- University: Appalachian State University
- Head coach: JohnMark Bentley (14th season)
- Conference: SoCon
- Location: Boone, NC
- Arena: Varsity Gymnasium (capacity: 8,000 (for wrestling))
- Nickname: Mountaineers
- Colors: Black and gold

All-Americans
- 21 (11 NCAA Division I, 10 NAIA)

Conference championships
- 1994, 1997, 1998, 1999, 2001, 2003, 2012, 2016, 2017, 2018, 2019, 2022, 2023, 2025, 2026

Conference Tournament championships
- 1984, 1995, 1996, 1997, 2001, 2003, 2016, 2018, 2023, 2024, 2025, 2026

= Appalachian State Mountaineers wrestling =

The Appalachian State Mountaineers wrestling team represents Appalachian State University of Boone, North Carolina. The team head coach is JohnMark Bentley. The Mountaineers are full members of the non-wrestling Sun Belt Conference, with the wrestling team competing as an associate member of the Southern Conference (SoCon).

==History==
The Mountaineers have won 15 regular season and 12 SoCon tournament championships, the most recent for both in the same year being in 2026. As of 2026, the Appalachian State wrestling team has won 126 individual Southern Conference wrestling titles.

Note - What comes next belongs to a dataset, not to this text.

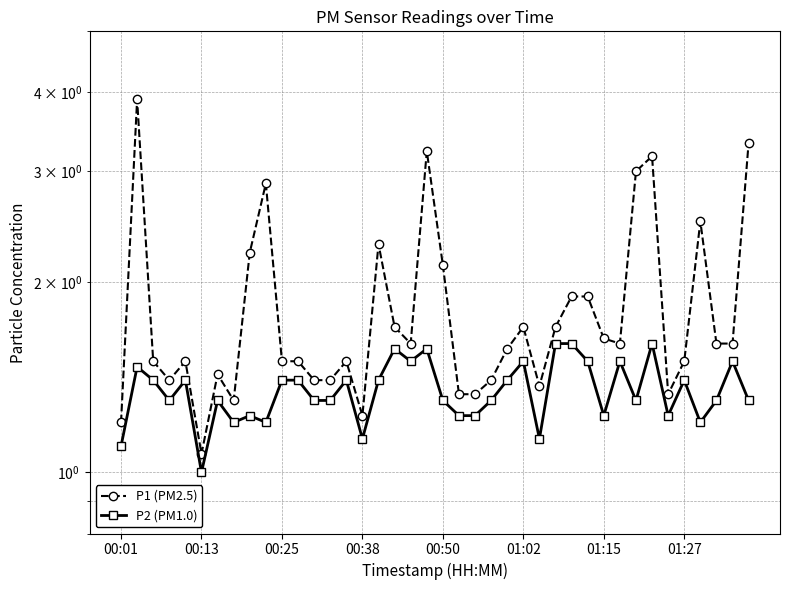

The value of P2 (PM1.0) at 00:38 is 1.1. True or false?

True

Austin Trotman (2007–2012), a former NCAA All-American for the Mountaineers in 2012, is the school's career wins leader with 129 wins.

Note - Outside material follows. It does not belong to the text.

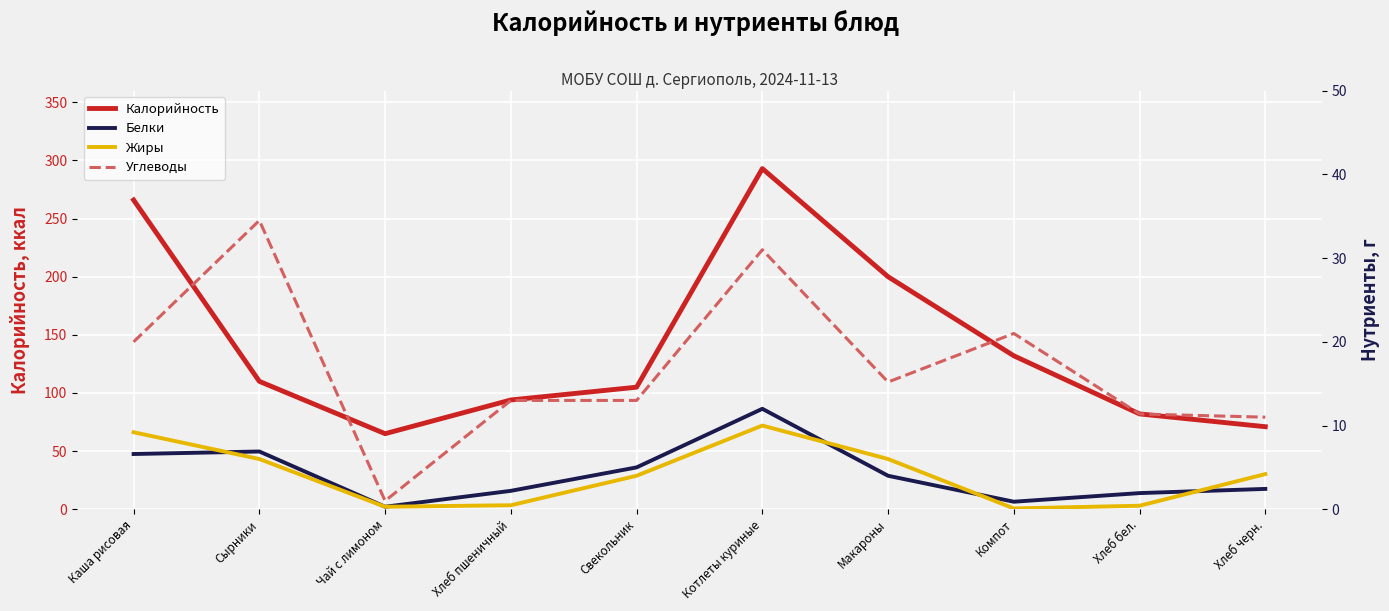

Is it true that Калорийность equals 16.8 at Хлеб черн.?

False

The school has had eight wrestlers earn eleven All-American honors at the NCAA Division I Championships and seven wrestlers earn ten All-American honors at the NAIA Championships.

Notable former Appalachian State wrestlers include Olympians Al Crawford (1948), Herb Singerman (1968), Ike Anderson (1988), and Dale Oliver (1988). Former UFC fighter Tony Gravely also wrestled for the Mountaineers.